Par ailleurs, le CHPF ne doit « pas se voir confier d’autres spécialités telles que le Pôle de Santé Mentale (PSM) et l’Institut du Cancer de Polynésie française (ICPF) » , ajoutent les conseillers.

L’enjeu est double : désengorger le CHPF et améliorer l’accessibilité aux soins sur l’ensemble du territoire, y compris dans les archipels.

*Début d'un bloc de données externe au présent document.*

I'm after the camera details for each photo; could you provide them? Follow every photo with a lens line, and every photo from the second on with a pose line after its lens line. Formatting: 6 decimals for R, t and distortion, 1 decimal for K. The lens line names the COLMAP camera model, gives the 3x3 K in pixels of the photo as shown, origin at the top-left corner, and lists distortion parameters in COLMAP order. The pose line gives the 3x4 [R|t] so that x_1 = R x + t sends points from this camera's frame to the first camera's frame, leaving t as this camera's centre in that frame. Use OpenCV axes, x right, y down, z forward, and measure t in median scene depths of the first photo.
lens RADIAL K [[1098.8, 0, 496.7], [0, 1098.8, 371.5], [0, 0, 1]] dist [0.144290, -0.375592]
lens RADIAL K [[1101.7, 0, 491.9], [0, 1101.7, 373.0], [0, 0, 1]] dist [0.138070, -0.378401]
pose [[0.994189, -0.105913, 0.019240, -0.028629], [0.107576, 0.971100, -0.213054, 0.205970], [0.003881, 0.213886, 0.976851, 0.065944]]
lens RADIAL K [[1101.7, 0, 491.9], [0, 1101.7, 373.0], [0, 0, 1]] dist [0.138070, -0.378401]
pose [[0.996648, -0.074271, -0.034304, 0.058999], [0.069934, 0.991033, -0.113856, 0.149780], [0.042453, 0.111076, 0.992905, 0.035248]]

Autre volet de critique : la gouvernance des futurs EPS. Le CESEC s’inquiète d’une gouvernance trop centralisée et trop dépendante du politique. Il demande une représentation renforcée des professionnels de santé et des patients dans les conseils de surveillance, une désignation indépendante du directoire, pour éviter une « politisation excessive » , et une présence assurée de la Caisse de Prévoyance Sociale (CPS) pour un meilleur pilotage budgétaire.

GHPF : un outil flou

Le CESEC se montre particulièrement réservé sur le Groupement Hospitalier de Polynésie française, présenté comme l’instrument de mutualisation entre structures publiques et privées.

Selon l’avis, ce groupement souffre de flous majeurs : absence d’organisme pilote clairement désigné, absence de cadre budgétaire, méfiance du secteur privé et manque d’adhésion des soignants. « Une mise en œuvre précipitée risquerait de générer des résistances et de nuire à l’efficacité du dispositif » , dit le CESEC. 

Dispensaires : les oubliés de la réforme

Enfin, le CESEC regrette que la réforme n’accorde qu’une place marginale aux dispensaires, pourtant essentiels dans les îles éloignées. Il recommande leur intégration pleine et entière aux futurs EPS, avec des moyens, des personnels et des missions clairement définis.

Le Conseil invite à renforcer la formation locale dans les métiers paramédicaux et médicaux, et à cartographier les besoins pour mieux planifier les recrutements.